Votre achat coup de folie?
Je m’offre toujours les meilleures places pour la Philarmonie de Berlin, quel qu’en soit le prix.
VOS NUITS
Sont-elles plus belles que vos jours?
Elles sont courtes car je sors cinq ou six soirs par semaine, pour aller au théâtre, au concert, au cinéma. Près de ma maison dans le Maine, il y a une très bonne cinémathèque.
Qu’est-ce qui peut vous empêcher de dormir?
Un peu tout car je souffre d’insomnie. Quand je me réveille en pleine nuit, j’allume mon ordinateur, j’écris pendant deux heures et en principe, j’arrive à me rendormir.
ET ENCORE …
Entre autres amabilités, vous traitez Trump d’escroc, d’abruti, de raciste. S’il est réélu en 2020, vous quittez l’Amérique?

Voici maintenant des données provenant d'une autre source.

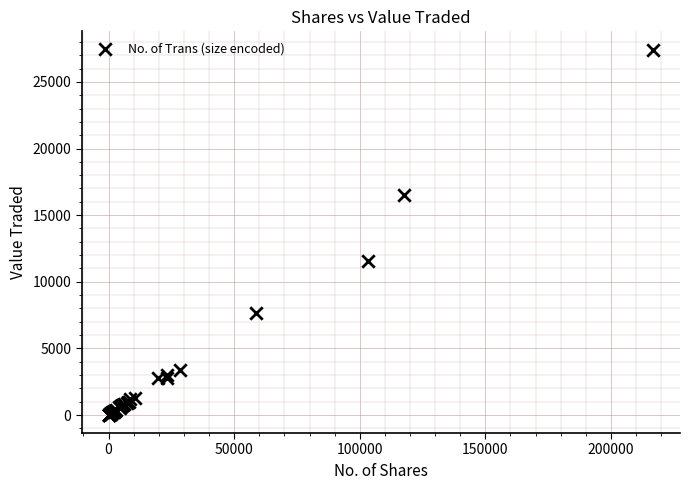

What Y value in the scatter plot is closest to 13721?

11530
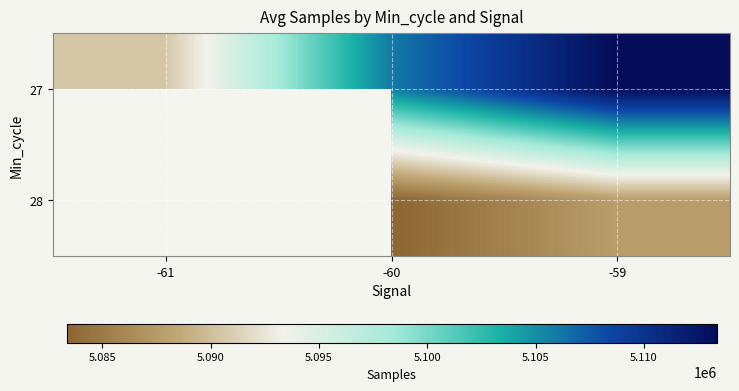

What is the maximum value shown in the chart?

5113350.5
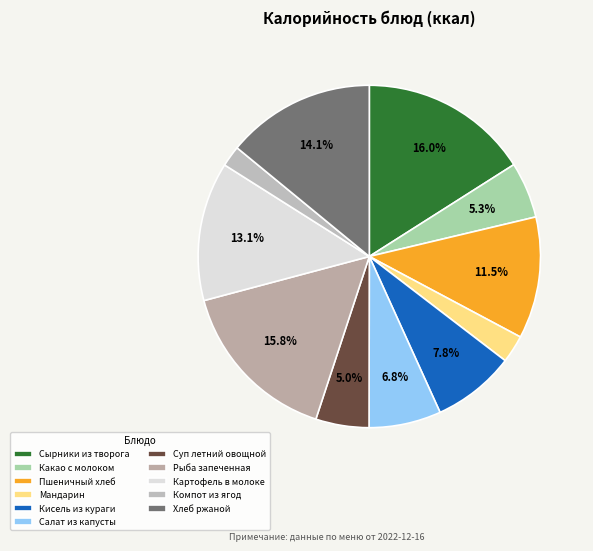

True or false: Суп летний овощной accounts for 15% of the total.

False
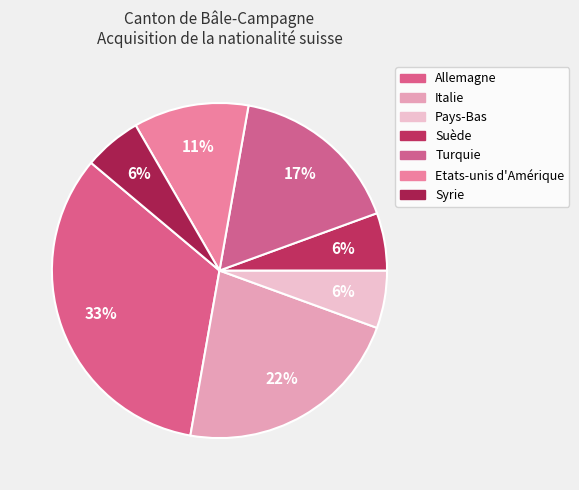

Which category has the smallest portion of the pie?

Pays-Bas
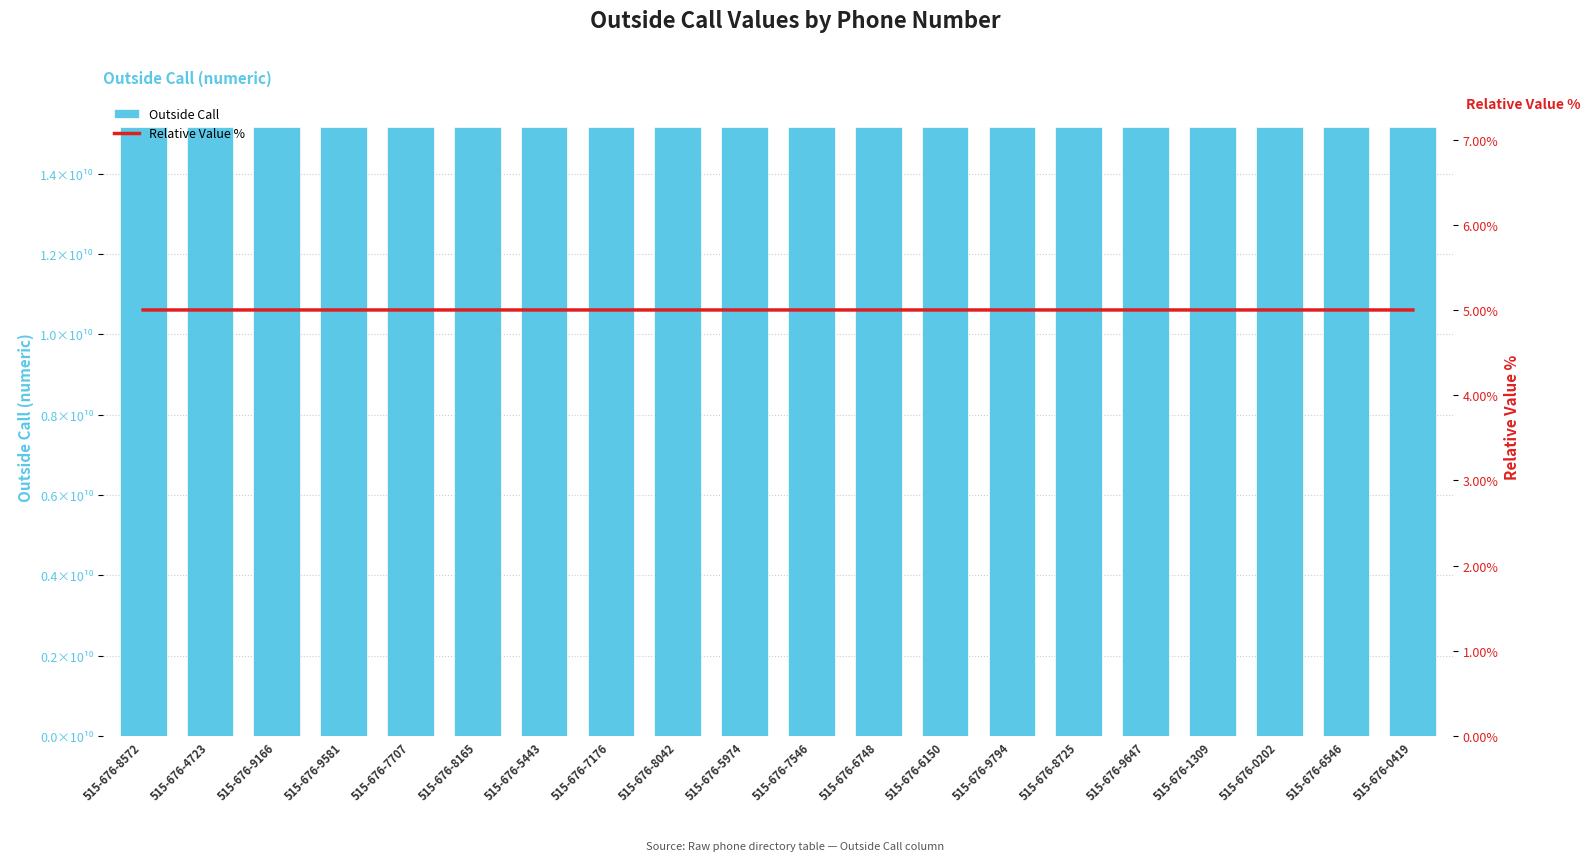

Between 515-676-6150 and 515-676-0202, which is larger?

515-676-6150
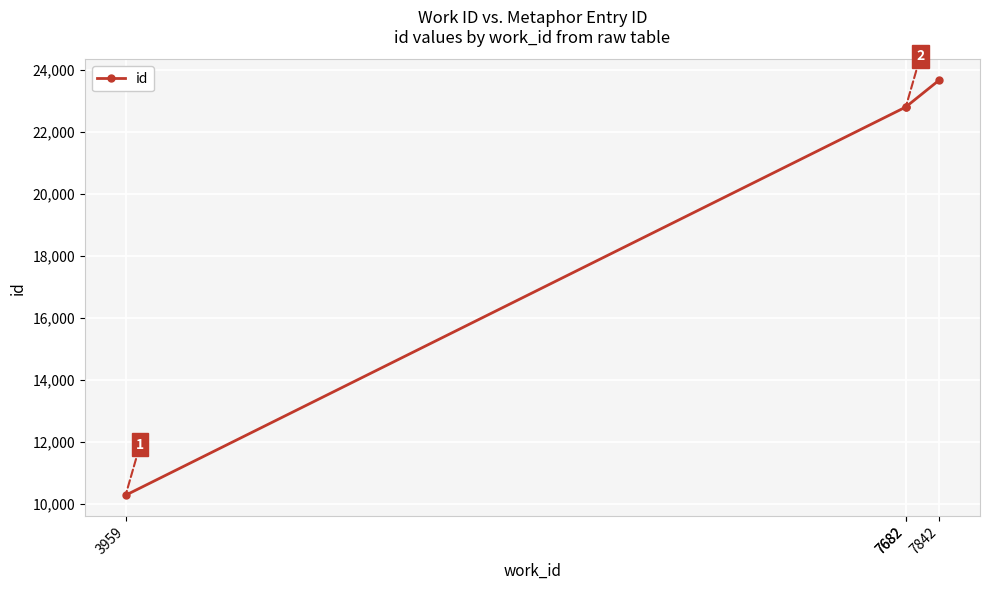

Reading left to right, what are all the values shown in this chart?

10292	22796	22798	23666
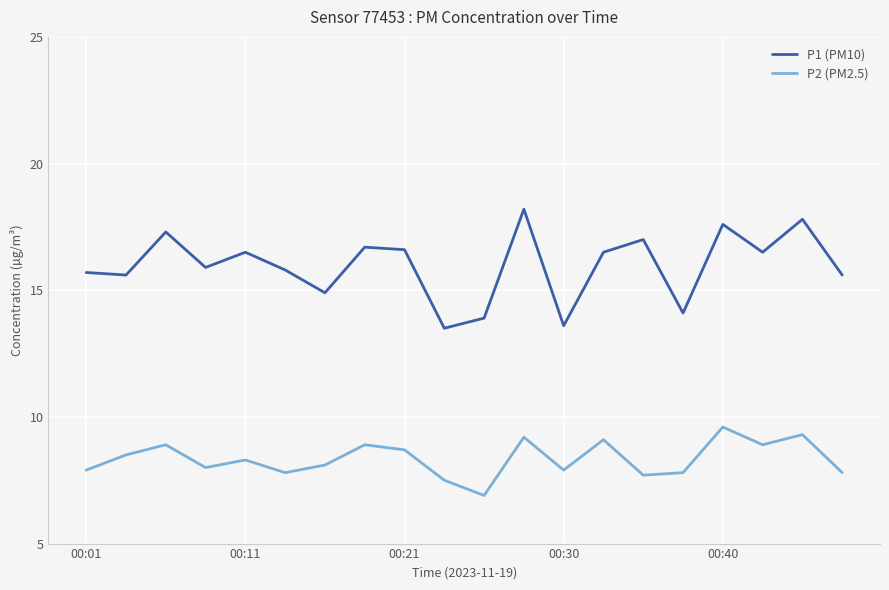

True or false: P1 (PM10) and P2 (PM2.5) cross at least once.

False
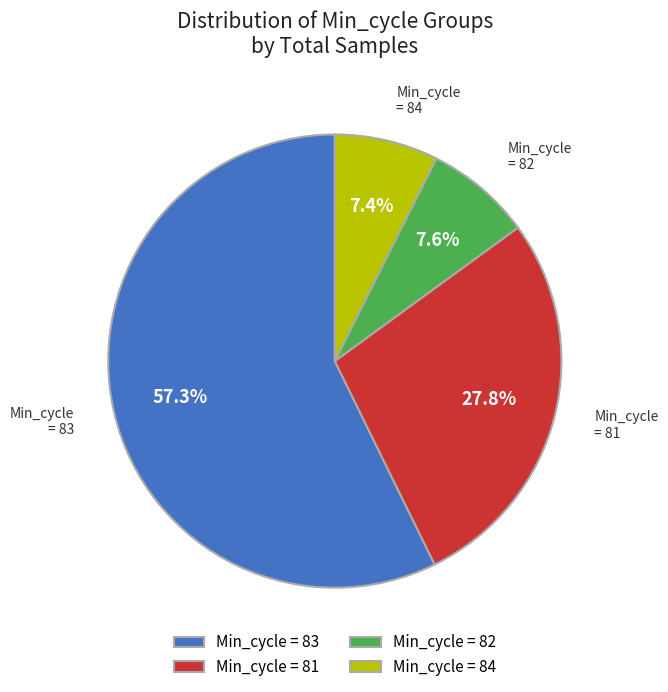

Which has a higher value, Min_cycle = 83 or Min_cycle = 82?

Min_cycle = 83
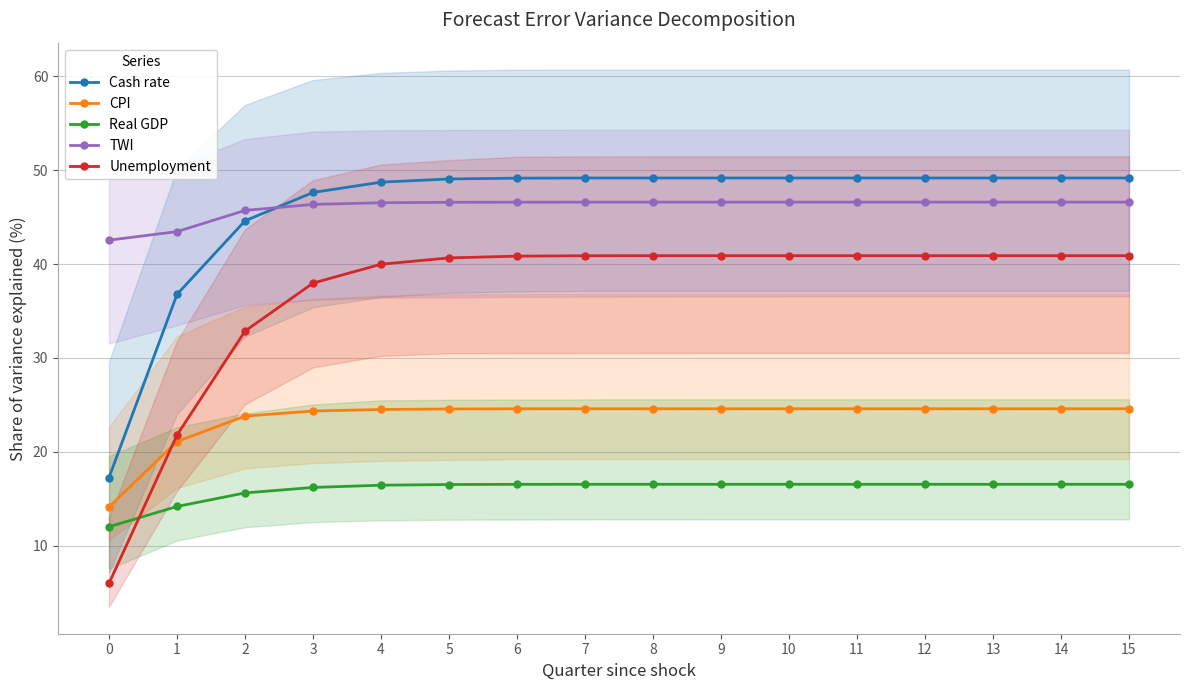

Which series has the widest spread of values?

Unemployment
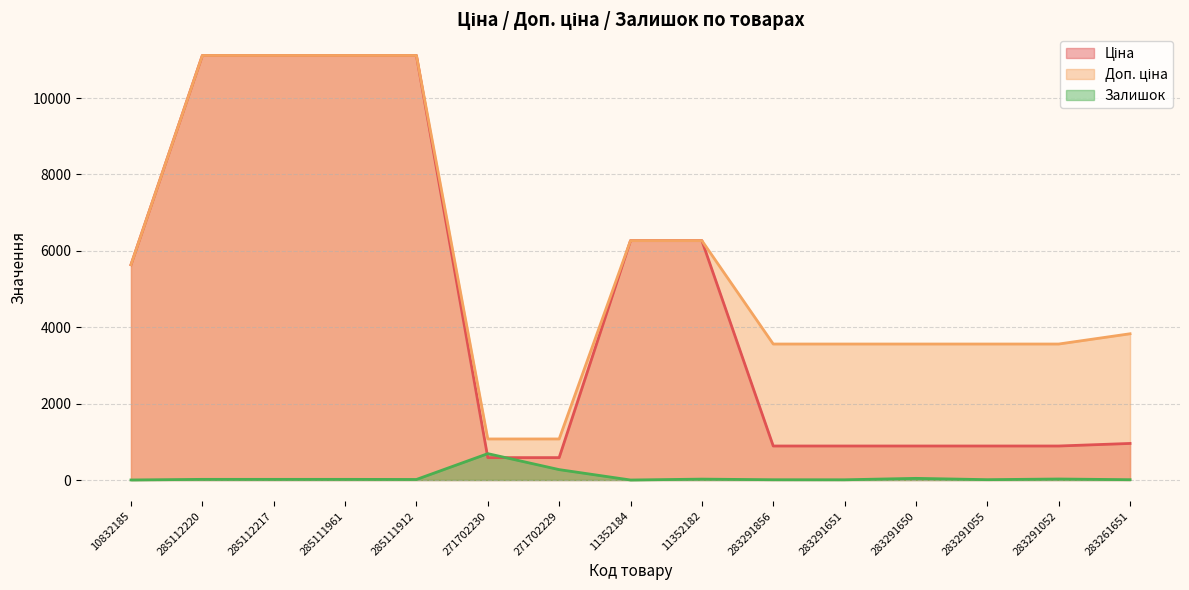

What is the label of the 5th point from the left?

285111912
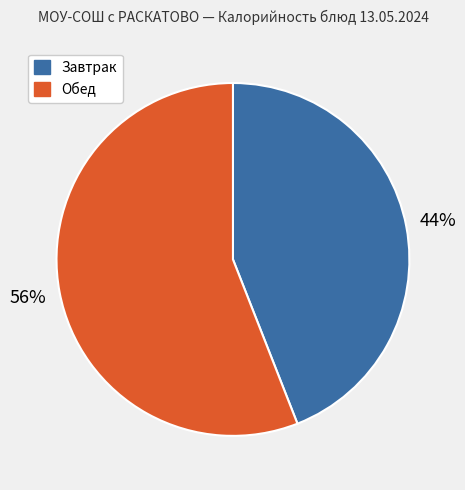

Does any single category account for the majority?

Yes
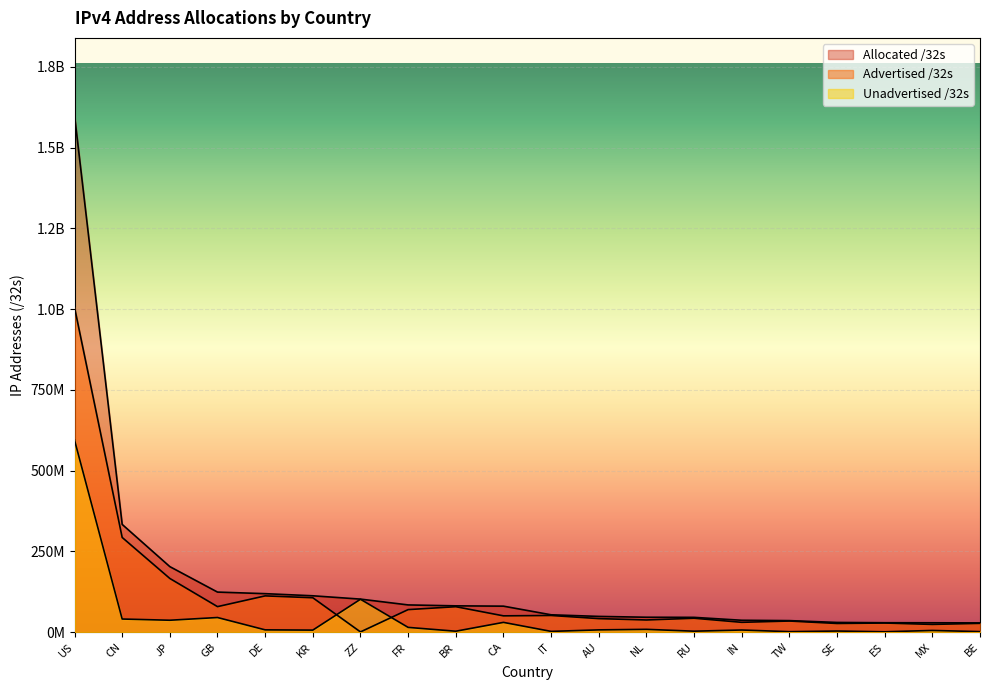

What is the minimum value for Unadvertised /32s?

914240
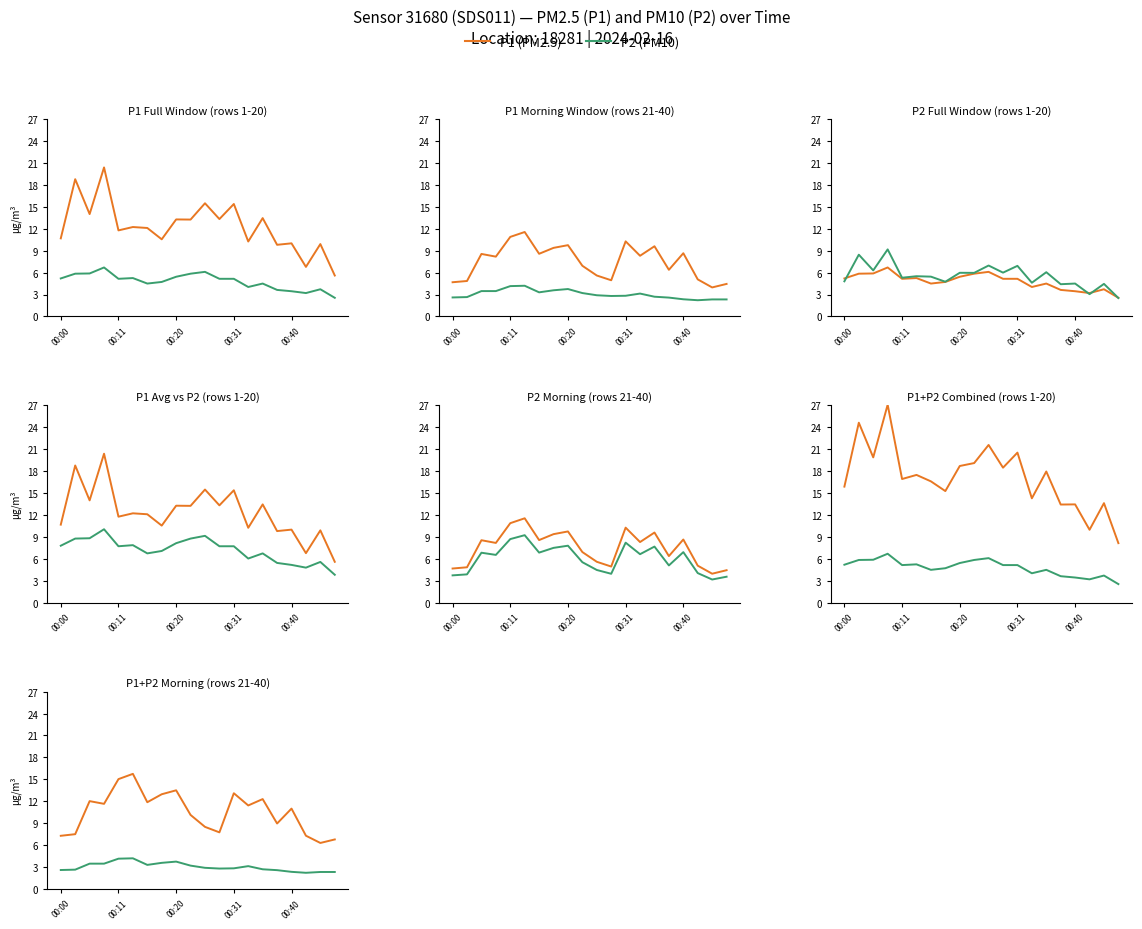

At which category is the sum across all series the highest?

5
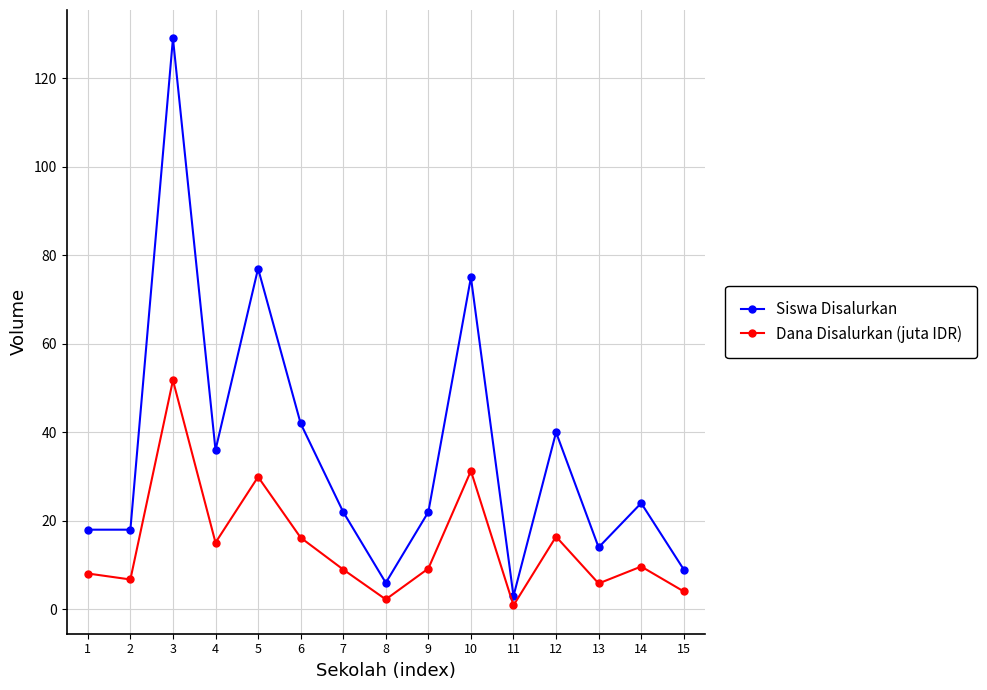

How many data points does each series have?

15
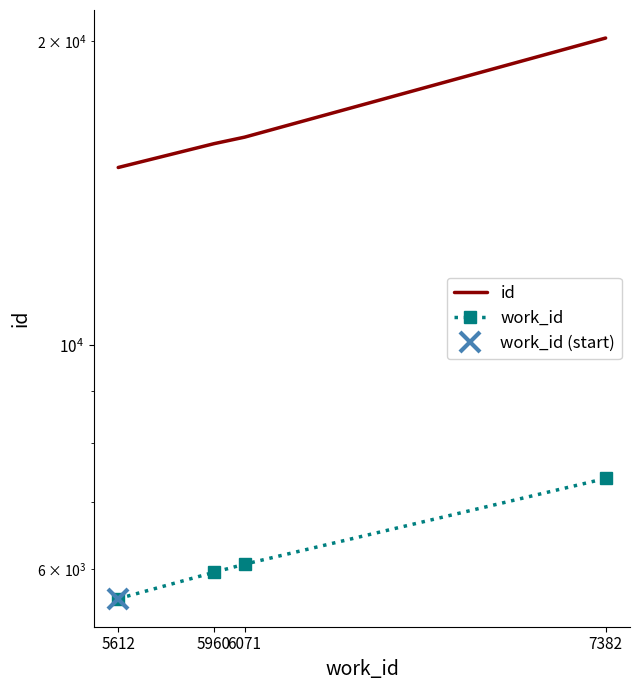

What is the maximum value shown in the chart?

20145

On verra. L’ Amérique aujourd’hui est divisée en deux pays, les pros et les anti-Trump. Et je crois qu’on est en train d’assister à la fin de l’empire américain au profit de la Chine. Mais, oui, à cet instant, je pense que Trump va regagner. Il n’a qu’une qualité, il me rend nostalgique de George W. Bush.
Vous êtes déjà venu une dizaine de fois en Suisse. Qu’aimez-vous dans notre pays?
C’est un monde à part dans l’Europe, avec ses trois langues, son côté multiculturel. Je trouve les Suisses très cultivés. Et puis, contrairement au cliché, votre pays n’est pas aussi propre qu’on veut bien le dire et cela plaît à mon regard d’écrivain.